Work request: Please copy each of the records below word for word, leaving out the pictures.

Records provided:

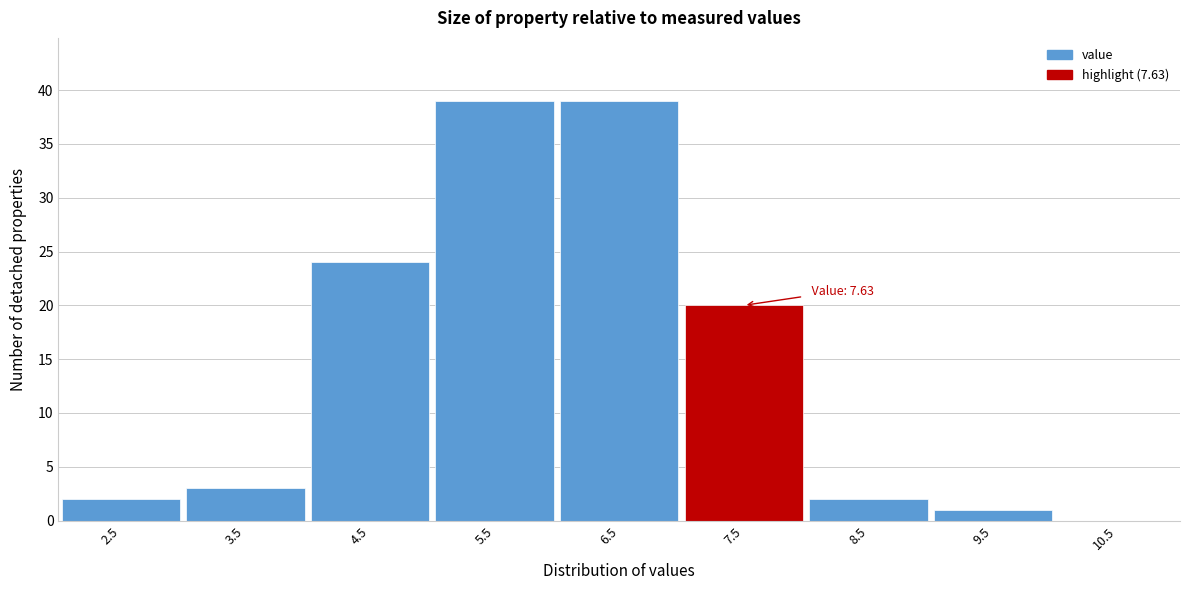

Reading left to right, transcribe all the data shown in this chart.

2.5=2	3.5=3	4.5=24	5.5=39	6.5=39	7.5=20	8.5=2	9.5=1	10.5=0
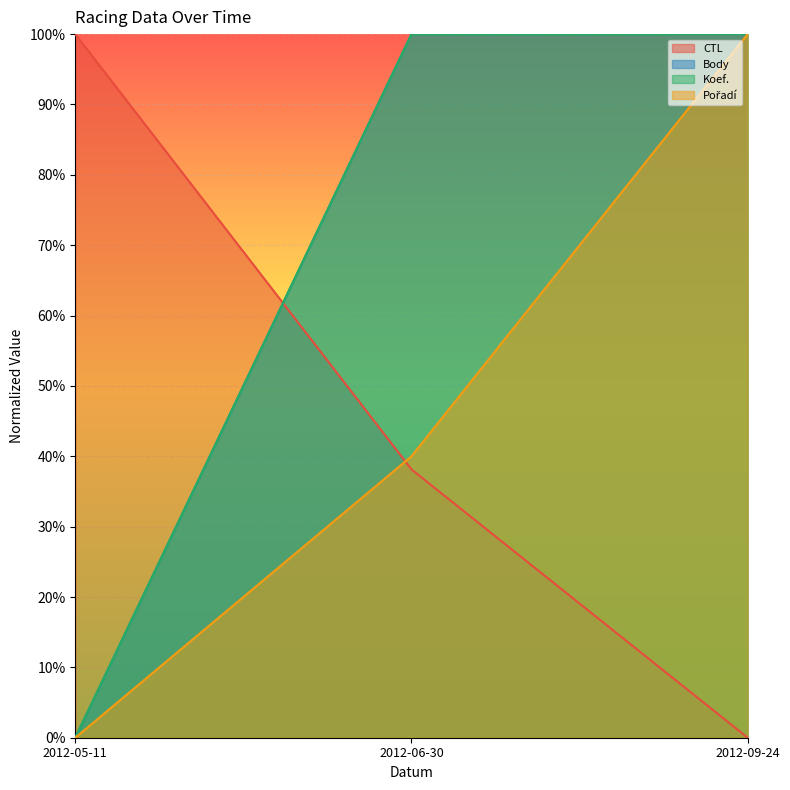

At how many categories does at least one series exceed 0?

3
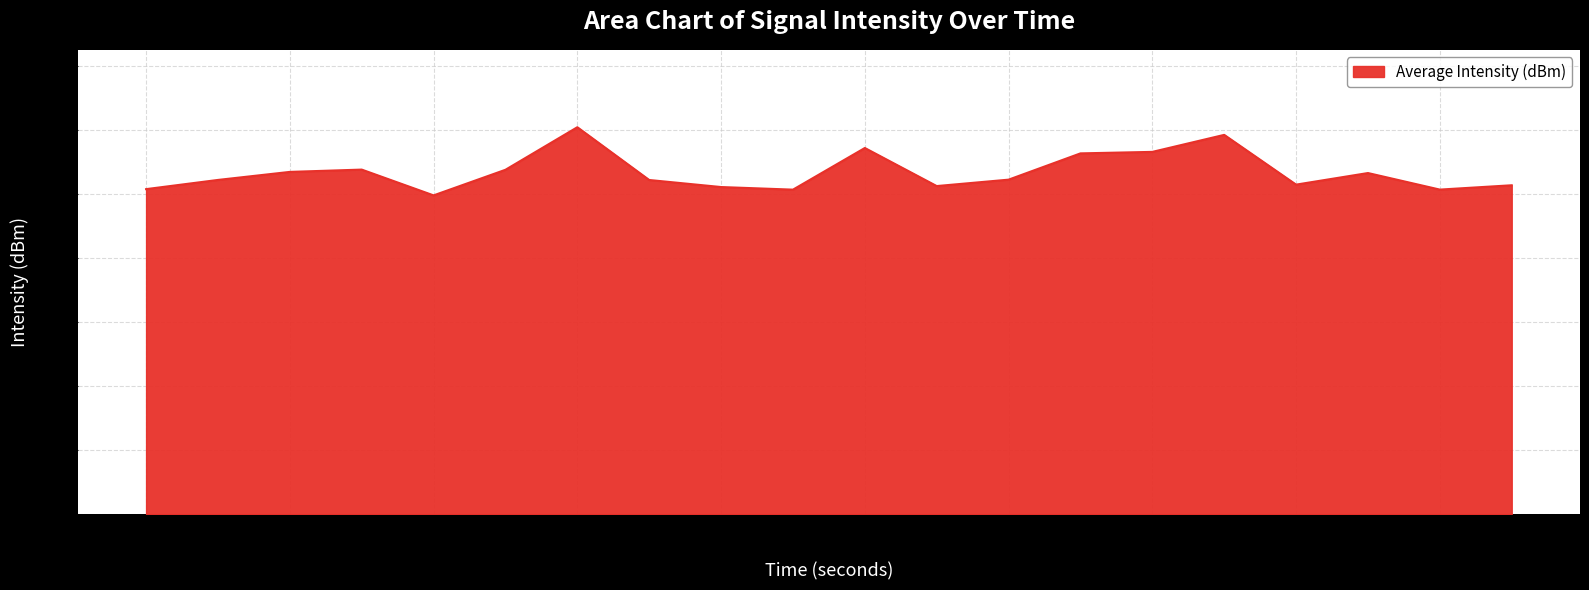

What is the maximum value shown in the chart?

150.9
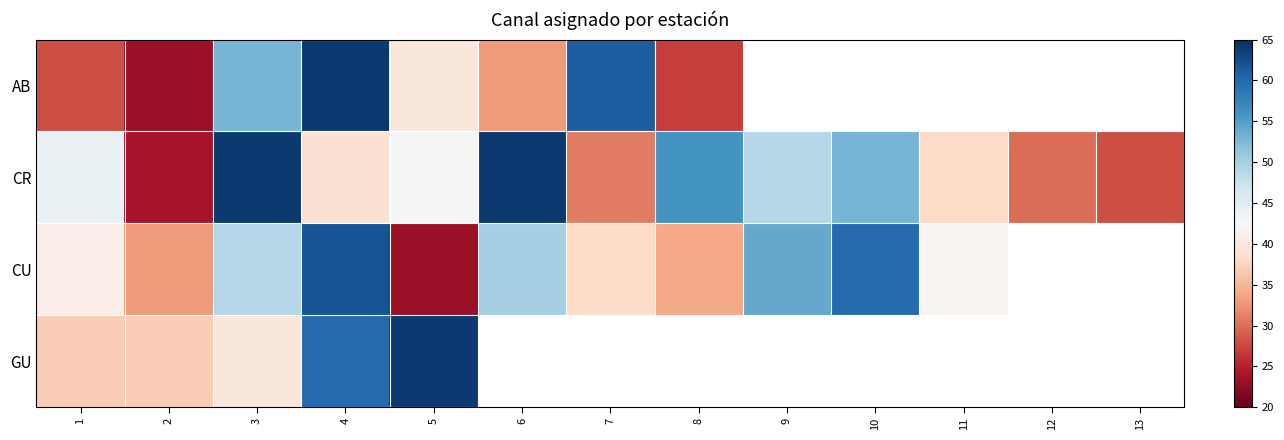

Is the value of CR at 12 greater than the value of CU at 5?

Yes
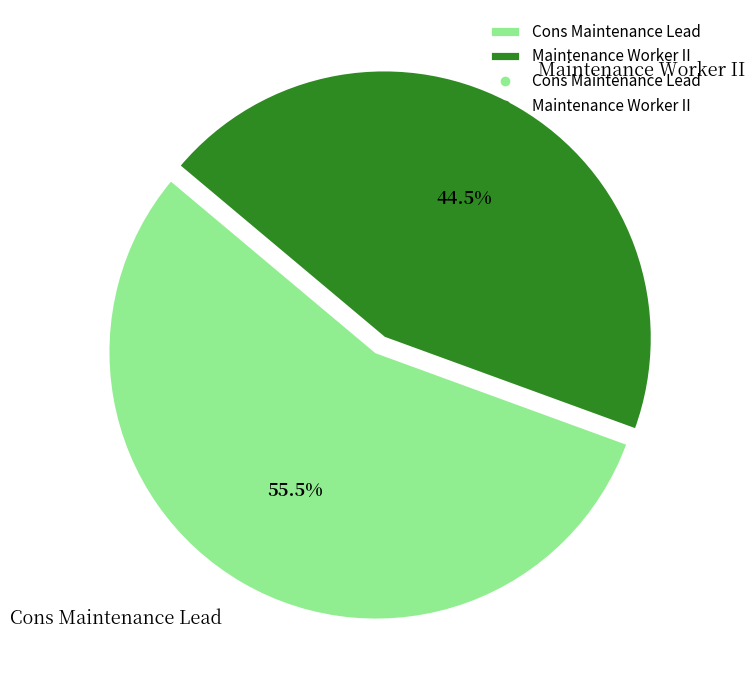

How many slices are in this pie chart?

2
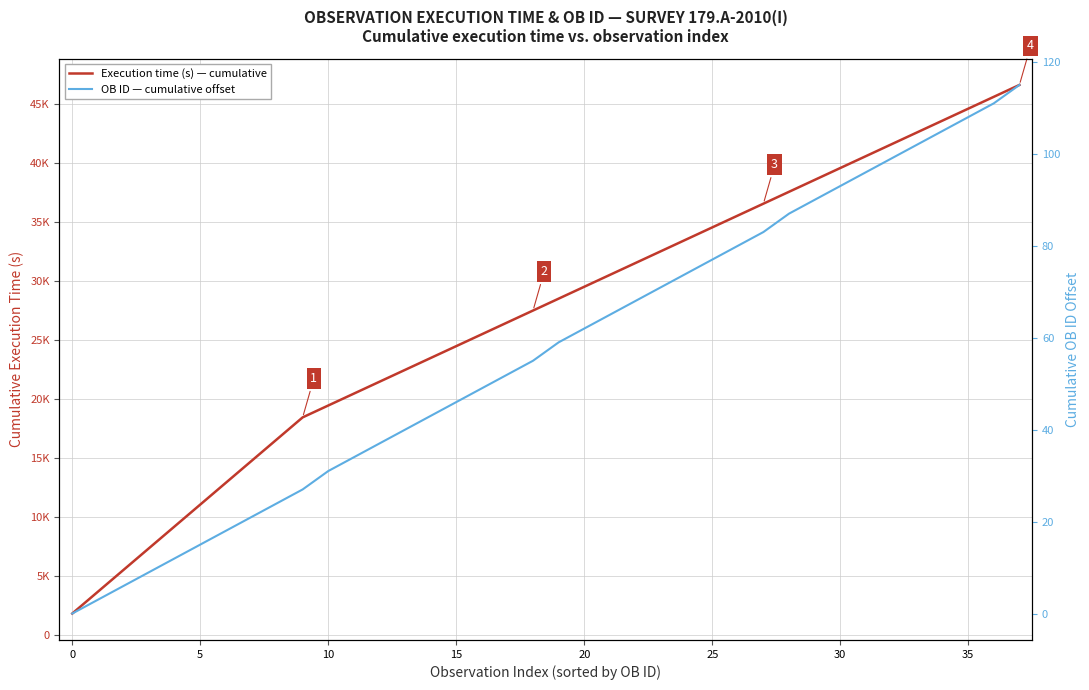

At which label does OB ID — cumulative offset reach its peak?

37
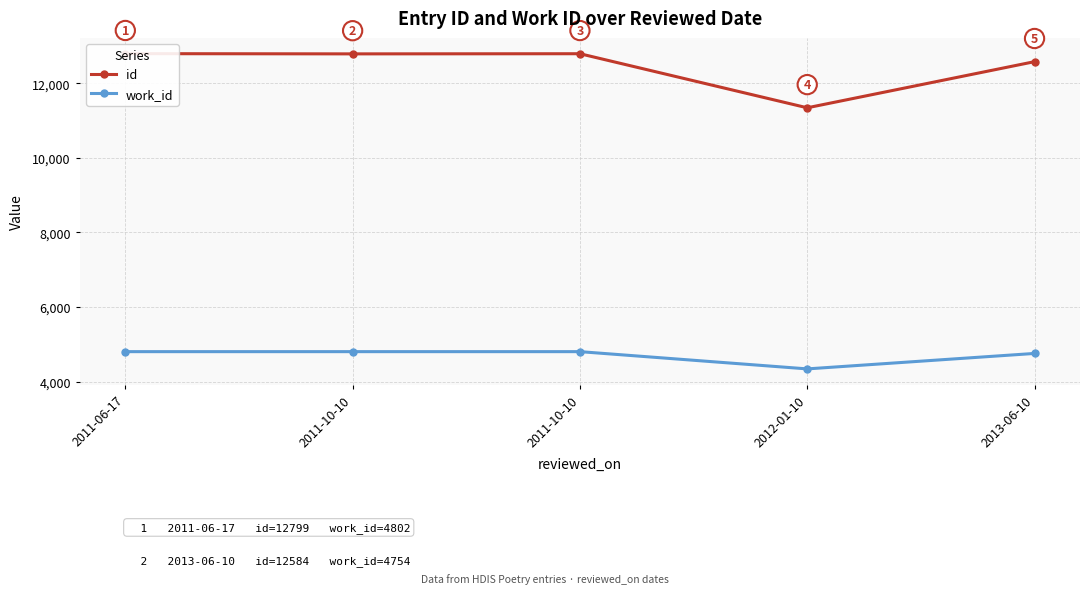

Which label corresponds to the smallest value in the chart?

2012-01-10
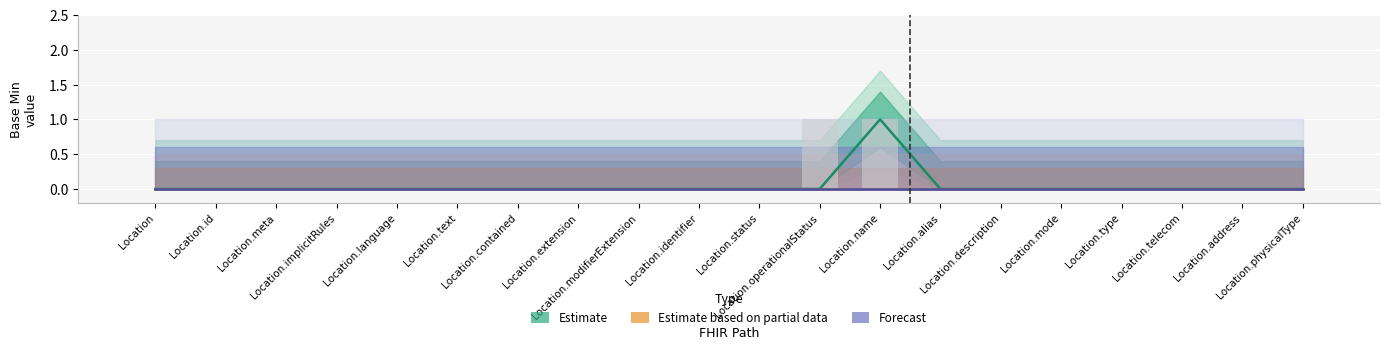

List the labels in order of Forecast value, smallest first.

Location, Location.id, Location.meta, Location.implicitRules, Location.language, Location.text, Location.contained, Location.extension, Location.modifierExtension, Location.identifier, Location.status, Location.operationalStatus, Location.name, Location.alias, Location.description, Location.mode, Location.type, Location.telecom, Location.address, Location.physicalType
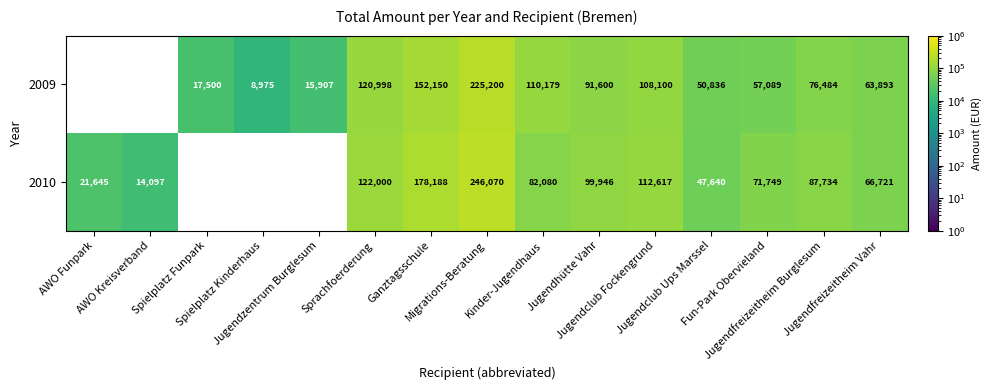

The value of 2010 at Sprachfoerderung is 26161.1. True or false?

False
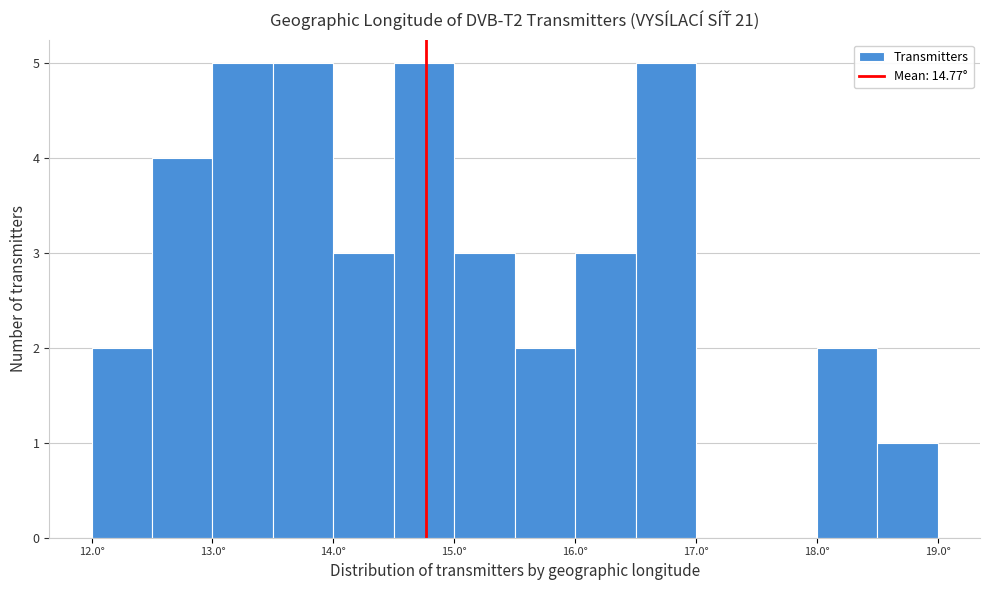

How tall is the bar that spans 15.5 to 16.0 on the x-axis? The values are not printed on the chart, so give them approximately, as read against the axis.

2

Completed exercise:
Reading left to right, transcribe all the data shown in this chart.

2.5=2	3.5=3	4.5=24	5.5=39	6.5=39	7.5=20	8.5=2	9.5=1	10.5=0

At how many categories does at least one series exceed 0?

3

What is the maximum value shown in the chart?

150.9

Is the value of CR at 12 greater than the value of CU at 5?

Yes

How many slices are in this pie chart?

2

At which label does OB ID — cumulative offset reach its peak?

37

Which label corresponds to the smallest value in the chart?

2012-01-10

List the labels in order of Forecast value, smallest first.

Location, Location.id, Location.meta, Location.implicitRules, Location.language, Location.text, Location.contained, Location.extension, Location.modifierExtension, Location.identifier, Location.status, Location.operationalStatus, Location.name, Location.alias, Location.description, Location.mode, Location.type, Location.telecom, Location.address, Location.physicalType

The value of 2010 at Sprachfoerderung is 26161.1. True or false?

False

How tall is the bar that spans 15.5 to 16.0 on the x-axis? The values are not printed on the chart, so give them approximately, as read against the axis.

2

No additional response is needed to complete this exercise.